(Source data)
#####

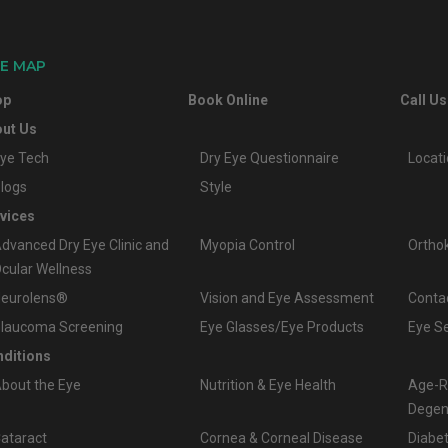
TE MAP
op
Book Online
Call Us
ut Us
ye Tech
Dry Eye Questionnaire
Locat
logs
Style
vices
dvanced Dry Eye Clinic and
Myopia Control
Ortho
cular Wellness
eurolens®
Vision and Eye Assessment
Conta
laucoma Screening
Eye Glasses/Eye Products
Eye S
ditions
bout the Eye
Nutrition & Eye Health
Age-R
Degen
ataract
Cornea & Corneal Disease
Diabet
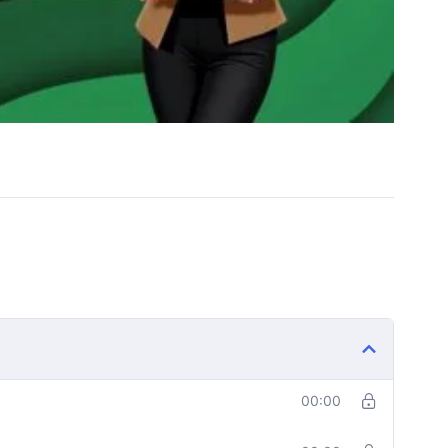
00:00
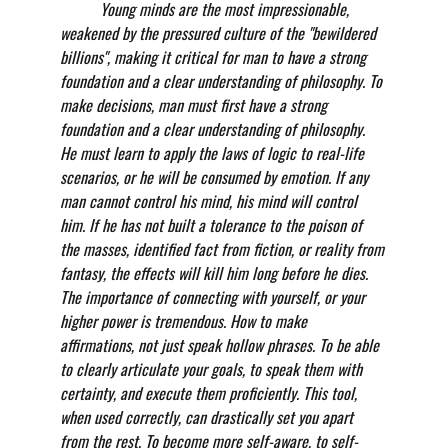
          Young minds are the most impressionable, 
weakened by the pressured culture of the "bewildered 
billions", making it critical for man to have a strong 
foundation and a clear understanding of philosophy. To 
make decisions, man must first have a strong 
foundation and a clear understanding of philosophy. 
He must learn to apply the laws of logic to real-life 
scenarios, or he will be consumed by emotion. If any 
man cannot control his mind, his mind will control 
him. If he has not built a tolerance to the poison of 
the masses, identified fact from fiction, or reality from 
fantasy, the effects will kill him long before he dies. 
The importance of connecting with yourself, or your 
higher power is tremendous. How to make 
affirmations, not just speak hollow phrases. To be able 
to clearly articulate your goals, to speak them with 
certainty, and execute them proficiently. This tool, 
when used correctly, can drastically set you apart 
from the rest. To become more self-aware, to self-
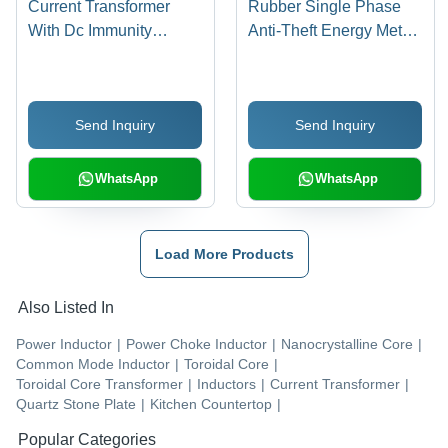
Current Transformer
Rubber Single Phase
With Dc Immunity
Anti-Theft Energy Meter
Application: Horse
Ic
Riding
Send Inquiry
Send Inquiry
WhatsApp
WhatsApp
Load More Products
Also Listed In
Power Inductor
|
Power Choke Inductor
|
Nanocrystalline Core
|
Common Mode Inductor
|
Toroidal Core
|
Toroidal Core Transformer
|
Inductors
|
Current Transformer
|
Quartz Stone Plate
|
Kitchen Countertop
|
Popular Categories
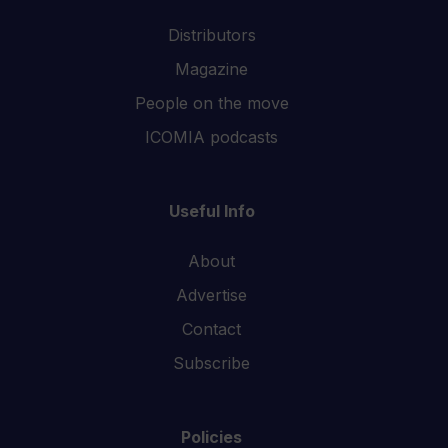
Distributors
Magazine
People on the move
ICOMIA podcasts
Useful Info
About
Advertise
Contact
Subscribe
Policies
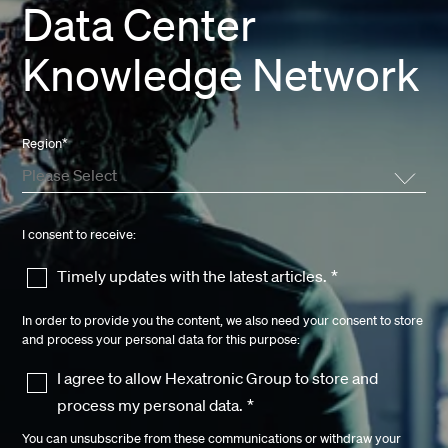
Data Center
Knowledge Network
Region
*
I consent to receive:
Timely updates with the latest articles.
*
In order to provide you the content, we also need your consent to store
and process your personal data for this purpose:
I agree to allow Hexatronic Group to store and
process my personal data.
*
You can unsubscribe from these communications or withdraw your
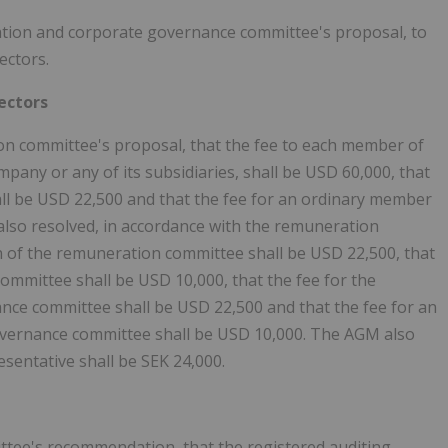
ation and corporate governance committee's proposal, to
ectors.
ectors
on committee's proposal, that the fee to each member of
pany or any of its subsidiaries, shall be USD 60,000, that
all be USD 22,500 and that the fee for an ordinary member
also resolved, in accordance with the remuneration
n of the remuneration committee shall be USD 22,500, that
mmittee shall be USD 10,000, that the fee for the
ce committee shall be USD 22,500 and that the fee for an
vernance committee shall be USD 10,000. The AGM also
sentative shall be SEK 24,000.
ttee's recommendation, that the registered auditing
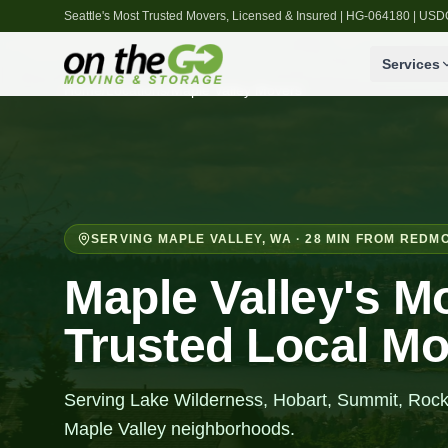
Seattle's Most Trusted Movers, Licensed & Insured | HG-064180 | U
Services
Home
/
Locations
/
Maple Valley
Movers
SERVING
MAPLE VALLEY
,
WA
· 28 MIN FROM REDM
Maple Valley's M
Trusted Local M
Serving Lake Wilderness, Hobart, Summit, Rock
Maple Valley neighborhoods.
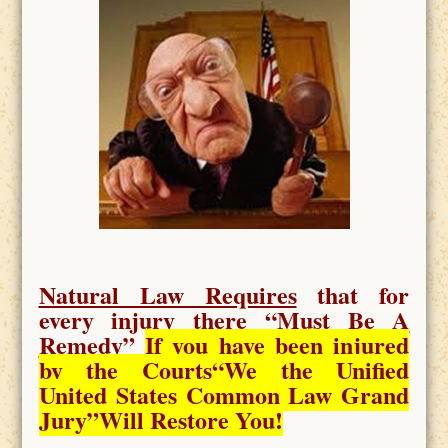
Natural Law Requires
that for
every injury there “
Must Be A
Remedy
”
If you have been injured
by the Courts
“We the Unified
United States Common Law Grand
Jury”Will Restore You!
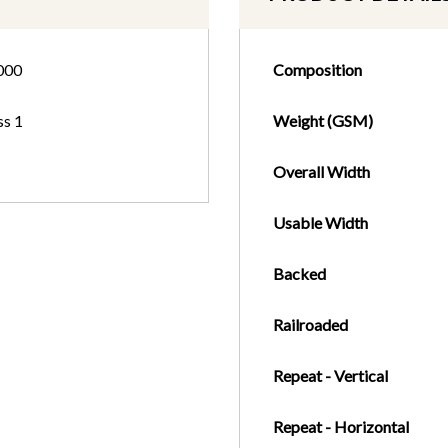
000
Composition
ss 1
Weight (GSM)
Overall Width
Usable Width
Backed
Railroaded
Repeat - Vertical
Repeat - Horizontal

#####

(WORK TO BE COMPLETED)
Each entry above is to be written out exactly. The pictures stay out.

(OUTPUT FOR THIS EXERCISE)
TE MAP
op
Book Online
Call Us
ut Us
ye Tech
Dry Eye Questionnaire
Locat
logs
Style
vices
dvanced Dry Eye Clinic and
Myopia Control
Ortho
cular Wellness
eurolens®
Vision and Eye Assessment
Conta
laucoma Screening
Eye Glasses/Eye Products
Eye S
ditions
bout the Eye
Nutrition & Eye Health
Age-R
Degen
ataract
Cornea & Corneal Disease
Diabet
00:00
          Young minds are the most impressionable, 
weakened by the pressured culture of the "bewildered 
billions", making it critical for man to have a strong 
foundation and a clear understanding of philosophy. To 
make decisions, man must first have a strong 
foundation and a clear understanding of philosophy. 
He must learn to apply the laws of logic to real-life 
scenarios, or he will be consumed by emotion. If any 
man cannot control his mind, his mind will control 
him. If he has not built a tolerance to the poison of 
the masses, identified fact from fiction, or reality from 
fantasy, the effects will kill him long before he dies. 
The importance of connecting with yourself, or your 
higher power is tremendous. How to make 
affirmations, not just speak hollow phrases. To be able 
to clearly articulate your goals, to speak them with 
certainty, and execute them proficiently. This tool, 
when used correctly, can drastically set you apart 
from the rest. To become more self-aware, to self-
Current Transformer
Rubber Single Phase
With Dc Immunity
Anti-Theft Energy Meter
Application: Horse
Ic
Riding
Send Inquiry
Send Inquiry
WhatsApp
WhatsApp
Load More Products
Also Listed In
Power Inductor
|
Power Choke Inductor
|
Nanocrystalline Core
|
Common Mode Inductor
|
Toroidal Core
|
Toroidal Core Transformer
|
Inductors
|
Current Transformer
|
Quartz Stone Plate
|
Kitchen Countertop
|
Popular Categories
Distributors
Magazine
People on the move
ICOMIA podcasts
Useful Info
About
Advertise
Contact
Subscribe
Policies
Data Center
Knowledge Network
Region
*
I consent to receive:
Timely updates with the latest articles.
*
In order to provide you the content, we also need your consent to store
and process your personal data for this purpose:
I agree to allow Hexatronic Group to store and
process my personal data.
*
You can unsubscribe from these communications or withdraw your
ation and corporate governance committee's proposal, to
ectors.
ectors
on committee's proposal, that the fee to each member of
pany or any of its subsidiaries, shall be USD 60,000, that
all be USD 22,500 and that the fee for an ordinary member
also resolved, in accordance with the remuneration
n of the remuneration committee shall be USD 22,500, that
mmittee shall be USD 10,000, that the fee for the
ce committee shall be USD 22,500 and that the fee for an
vernance committee shall be USD 10,000. The AGM also
sentative shall be SEK 24,000.
ttee's recommendation, that the registered auditing
Seattle's Most Trusted Movers, Licensed & Insured | HG-064180 | U
Services
Home
/
Locations
/
Maple Valley
Movers
SERVING
MAPLE VALLEY
,
WA
· 28 MIN FROM REDM
Maple Valley's M
Trusted Local M
Serving Lake Wilderness, Hobart, Summit, Rock
Maple Valley neighborhoods.
Natural Law Requires
that for
every injury there “
Must Be A
Remedy
”
If you have been injured
by the Courts
“We the Unified
United States Common Law Grand
Jury”Will Restore You!
000
Composition
ss 1
Weight (GSM)
Overall Width
Usable Width
Backed
Railroaded
Repeat - Vertical
Repeat - Horizontal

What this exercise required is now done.